Nkrumah affirmed with a note of optimism that : “It is therefore patent that we in Africa have the resources present and potential for creating this kind of society.”
Thus high soared the tide of expectation across the region and all subsequent administrations have sought to espouse it.
Things Fall Apart
Going by this billing, one would expect Africa to be an epitome of positive transformation 70 years after Lumumba. Far from it!
Africa is yet to shed defrock its dark continent tag, not to mentioned that she has found herself immersed in even greater mess. The ascent to better days has derailed and Africa is gravitating deeper into the miry bog.
Frustrations show up at every turn, and the ‘master key’ of self-government has proved a hoax and multitudes gasping for the air of freedom have come to equate their new leaders with colonial taskmasters. A view has run viral that oppression has merely changed hands from white to black. Charles Mungoshi notes in Walking Still that customs and costumes have changed but the conditions are still the same.
The new stock of leaders has abdicated from confronting generational problems and given in to further problems. The insistence on African solutions for African problems, while bearing the marks of an enlighten cause has not yielded anything tangible.
Sourcing help from offshore resorts has also proved a compromised recourse as the relations entered are slanted to Africa’s disadvantage and fraught with double standards.
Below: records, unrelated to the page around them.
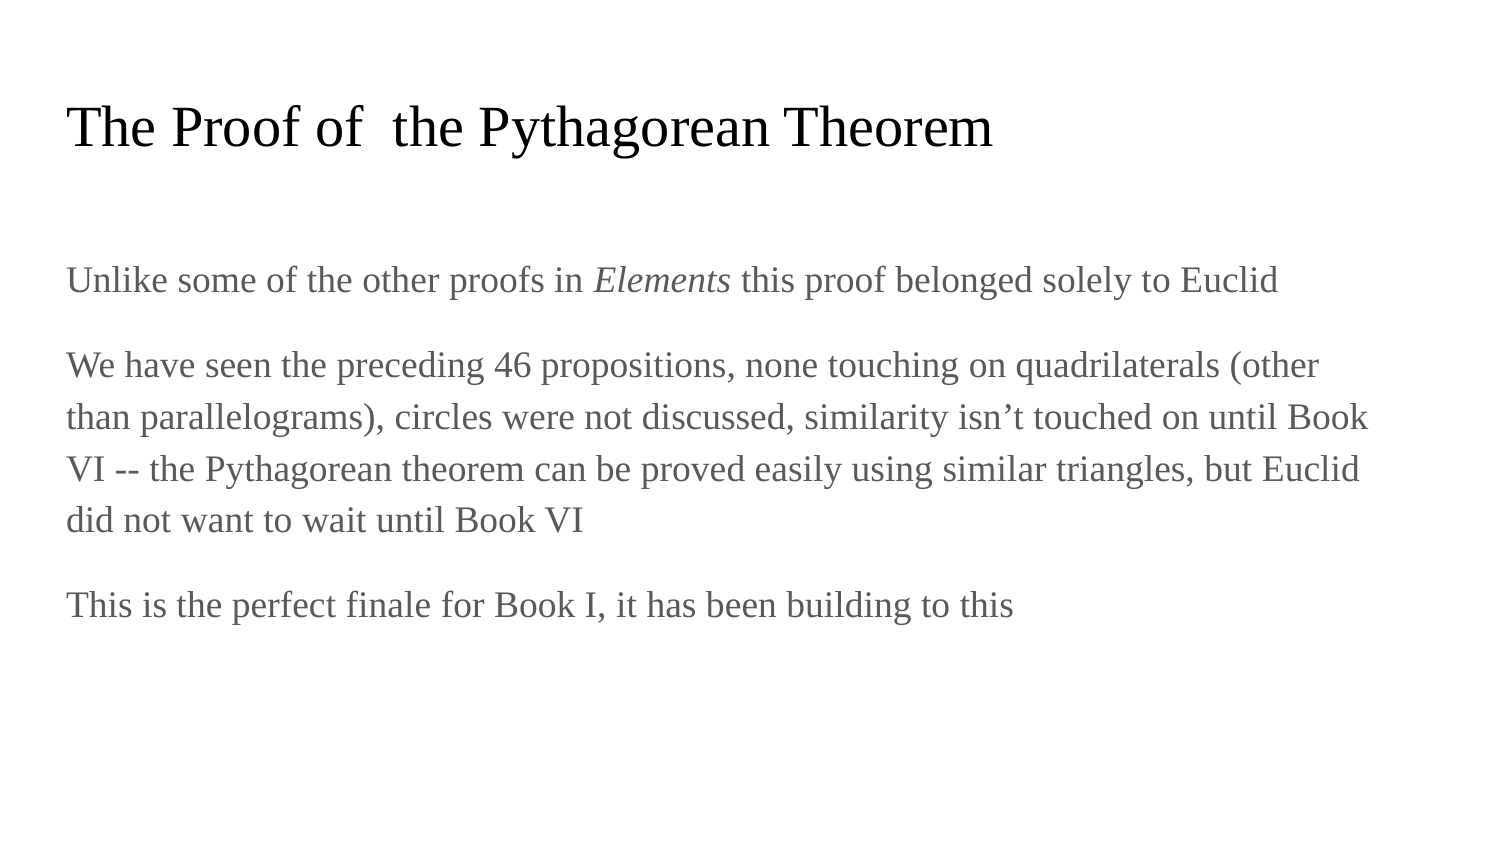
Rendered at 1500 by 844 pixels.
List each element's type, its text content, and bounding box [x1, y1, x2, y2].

title The Proof of the Pythagorean Theorem [51, 72, 1449, 167]
list Unlike some of the other proofs in Elements this proof belonged solely to Euclid We have seen the preceding 46 propositions, none touching on quadrilaterals (other than parallelograms), circles were not discussed, similarity isn’t touched on until Book VI -- the Pythagorean theorem can be proved easily using similar triangles, but Euclid did not want to wait until Book VI This is the perfect finale for Book I, it has been building to this [51, 233, 1396, 794]
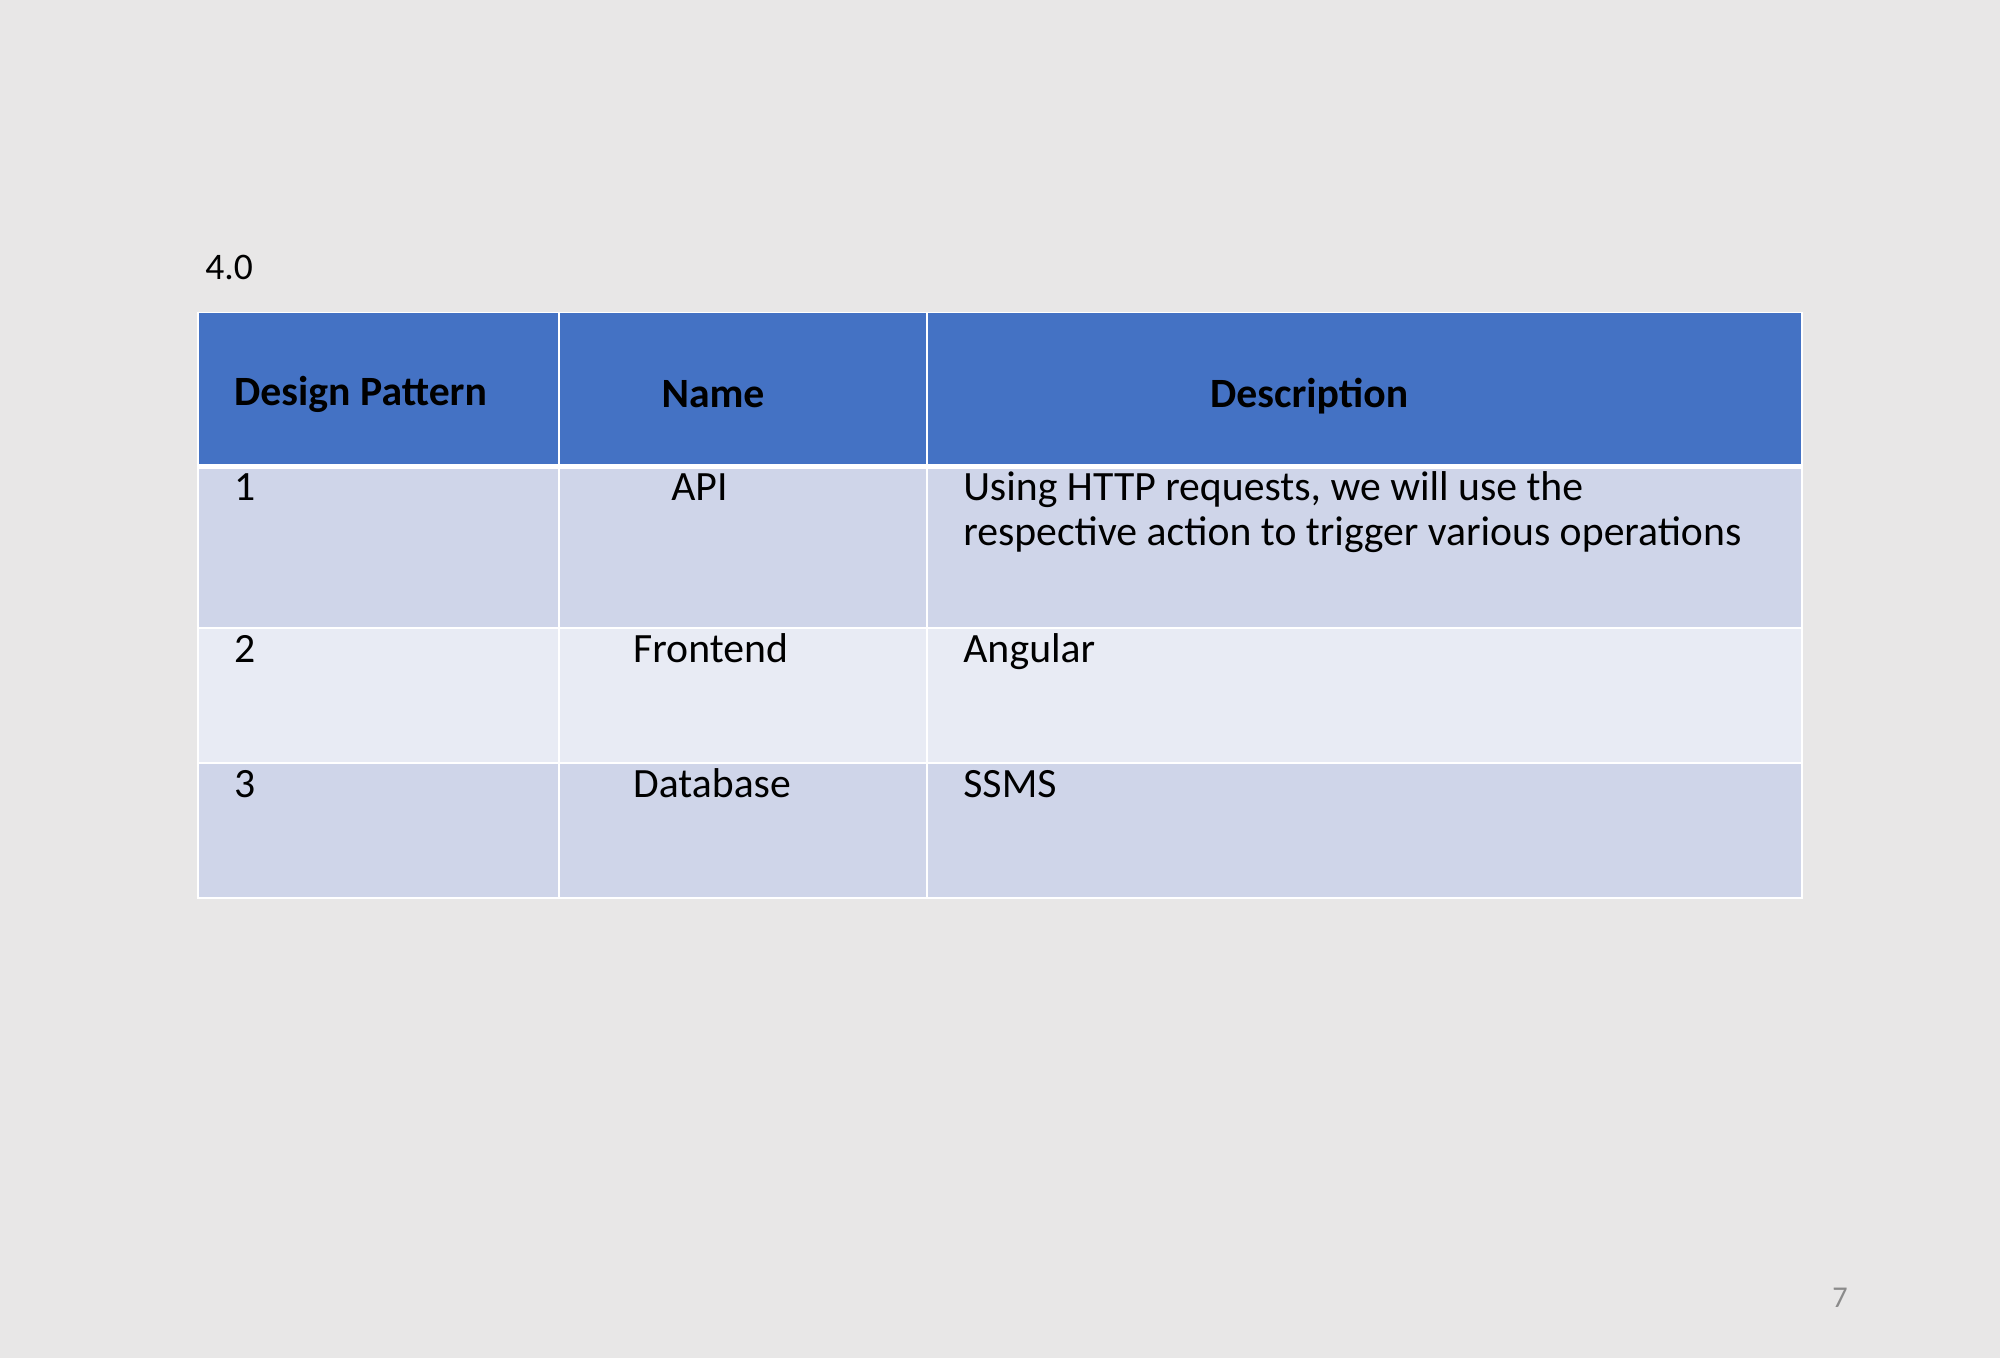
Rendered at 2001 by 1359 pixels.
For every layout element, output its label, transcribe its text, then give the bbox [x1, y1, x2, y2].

table_cell 3 [199, 764, 558, 897]
table_cell Angular [928, 629, 1801, 762]
table_header Name [560, 313, 926, 464]
text_box 4.0 [190, 234, 1535, 295]
table_cell 1 [199, 469, 558, 627]
table_cell API [560, 469, 926, 627]
table_header Description [928, 313, 1801, 464]
table_cell Frontend [560, 629, 926, 762]
table_header Design Pattern [199, 313, 558, 464]
table_cell 2 [199, 629, 558, 762]
slide_number 7 [1412, 1258, 1863, 1332]
table_cell SSMS [928, 764, 1801, 897]
table_cell Database [560, 764, 926, 897]
table_cell Using HTTP requests, we will use the respective action to trigger various operations [928, 469, 1801, 627]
As long as Africa remains stuck at the base of the geopolitical pyramid she is not likely to register a significant presence on the global scene.
Ariston Chambati, Zimbabwe’s late finance minister recounted an exchange he had with Henry Kissinger on the sidelines of a United Nations Summit. The latter had presented a report outlining the dynamics of world economies – except Africa. Chambati was offended and confronted Kissinger over the matter. Kissinger declined to respond and simply answered: “I rest my case.”